HOW TO COMPLETE THIS TASK | All lines from the one containing "Figure 3. The" through the last line of the listing below are to be copied exactly. Exclude the pictures.

INFORMATION SUPPLIED |

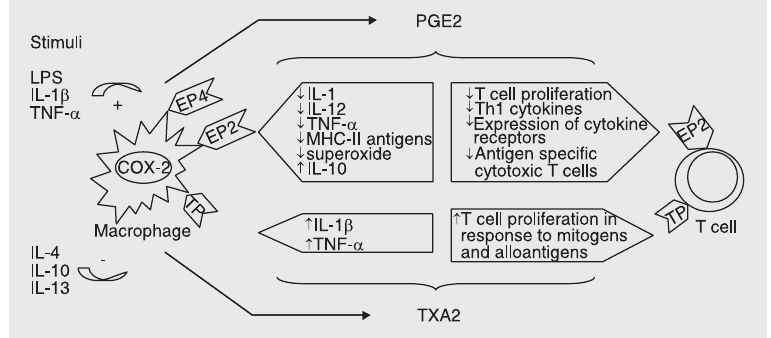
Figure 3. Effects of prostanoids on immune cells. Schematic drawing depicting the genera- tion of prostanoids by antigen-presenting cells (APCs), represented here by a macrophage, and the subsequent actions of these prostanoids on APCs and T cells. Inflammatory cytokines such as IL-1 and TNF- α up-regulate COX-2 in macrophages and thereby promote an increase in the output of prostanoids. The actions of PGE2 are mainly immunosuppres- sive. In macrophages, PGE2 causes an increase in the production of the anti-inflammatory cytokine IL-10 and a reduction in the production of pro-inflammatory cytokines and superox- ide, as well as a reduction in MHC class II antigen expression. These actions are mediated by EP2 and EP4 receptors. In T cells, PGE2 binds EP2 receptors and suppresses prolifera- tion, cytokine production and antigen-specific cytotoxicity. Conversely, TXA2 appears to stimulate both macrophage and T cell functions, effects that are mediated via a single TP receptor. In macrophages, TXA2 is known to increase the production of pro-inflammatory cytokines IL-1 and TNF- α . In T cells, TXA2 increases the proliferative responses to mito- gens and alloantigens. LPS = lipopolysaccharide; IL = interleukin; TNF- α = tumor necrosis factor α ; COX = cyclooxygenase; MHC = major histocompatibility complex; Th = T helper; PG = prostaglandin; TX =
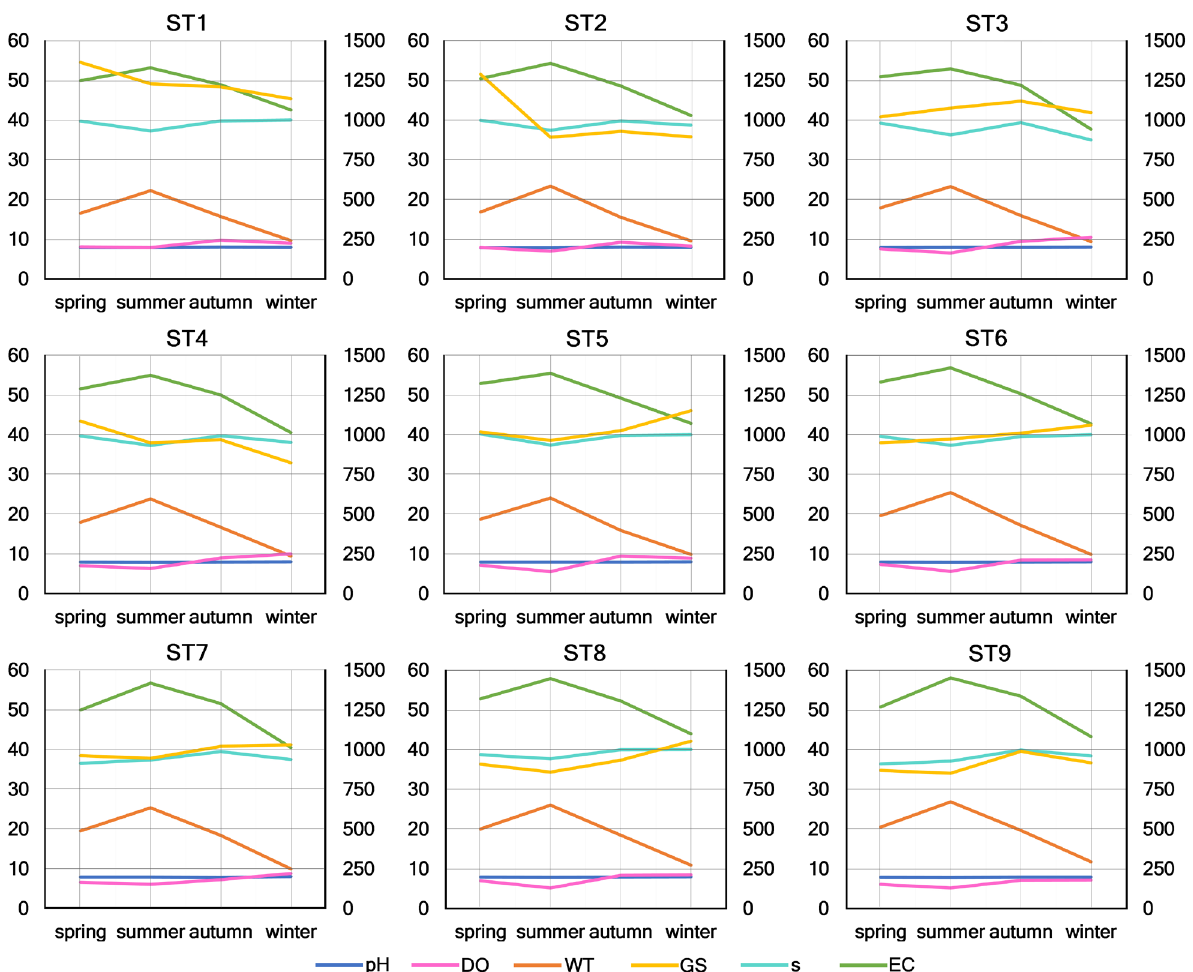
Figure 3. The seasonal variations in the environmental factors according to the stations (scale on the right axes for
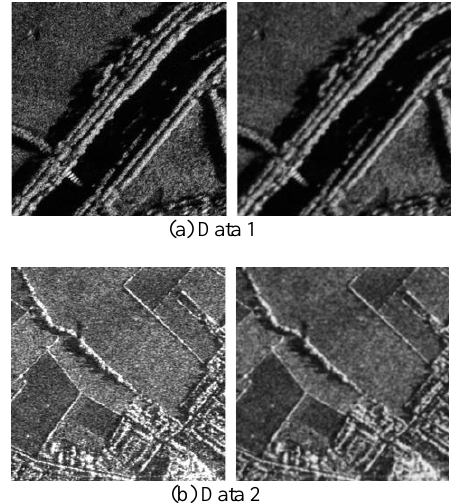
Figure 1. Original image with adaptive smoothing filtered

RESPONSE BOX |
Figure 3. The seasonal variations in the environmental factors according to the stations (scale on the right axes for
Figure 1. Original image with adaptive smoothing filtered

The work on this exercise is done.